[Dataset records]
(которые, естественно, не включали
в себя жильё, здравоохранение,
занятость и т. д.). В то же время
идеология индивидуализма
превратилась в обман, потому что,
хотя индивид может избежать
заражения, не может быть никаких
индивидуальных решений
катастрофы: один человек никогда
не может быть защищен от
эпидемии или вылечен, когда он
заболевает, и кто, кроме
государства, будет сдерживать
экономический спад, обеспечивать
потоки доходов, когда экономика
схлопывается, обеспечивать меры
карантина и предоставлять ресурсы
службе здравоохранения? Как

---

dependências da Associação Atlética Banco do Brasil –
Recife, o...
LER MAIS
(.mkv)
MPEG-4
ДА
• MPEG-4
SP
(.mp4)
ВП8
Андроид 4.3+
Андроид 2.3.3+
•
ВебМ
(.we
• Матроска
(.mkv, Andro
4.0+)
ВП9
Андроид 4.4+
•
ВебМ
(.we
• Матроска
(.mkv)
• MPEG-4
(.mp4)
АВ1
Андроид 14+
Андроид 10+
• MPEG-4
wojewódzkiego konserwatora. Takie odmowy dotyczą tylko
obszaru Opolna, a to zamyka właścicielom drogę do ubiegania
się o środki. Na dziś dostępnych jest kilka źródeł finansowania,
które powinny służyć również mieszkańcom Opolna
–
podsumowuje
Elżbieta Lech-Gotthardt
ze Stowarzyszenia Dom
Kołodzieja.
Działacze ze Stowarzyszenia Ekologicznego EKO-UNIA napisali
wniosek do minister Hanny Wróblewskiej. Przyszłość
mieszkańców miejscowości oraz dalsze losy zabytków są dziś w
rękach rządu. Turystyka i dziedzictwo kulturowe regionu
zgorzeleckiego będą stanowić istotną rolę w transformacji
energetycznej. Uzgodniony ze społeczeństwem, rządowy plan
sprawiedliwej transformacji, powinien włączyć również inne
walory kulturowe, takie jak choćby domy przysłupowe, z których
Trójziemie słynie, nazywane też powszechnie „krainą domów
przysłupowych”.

[Try it]
Beginning at the line above with "(которые, естественно, не включали" and finishing at the line with "службе здравоохранения? Как", return each line exactly and return nothing else.

[Task answer]
(которые, естественно, не включали
в себя жильё, здравоохранение,
занятость и т. д.). В то же время
идеология индивидуализма
превратилась в обман, потому что,
хотя индивид может избежать
заражения, не может быть никаких
индивидуальных решений
катастрофы: один человек никогда
не может быть защищен от
эпидемии или вылечен, когда он
заболевает, и кто, кроме
государства, будет сдерживать
экономический спад, обеспечивать
потоки доходов, когда экономика
схлопывается, обеспечивать меры
карантина и предоставлять ресурсы
службе здравоохранения? Как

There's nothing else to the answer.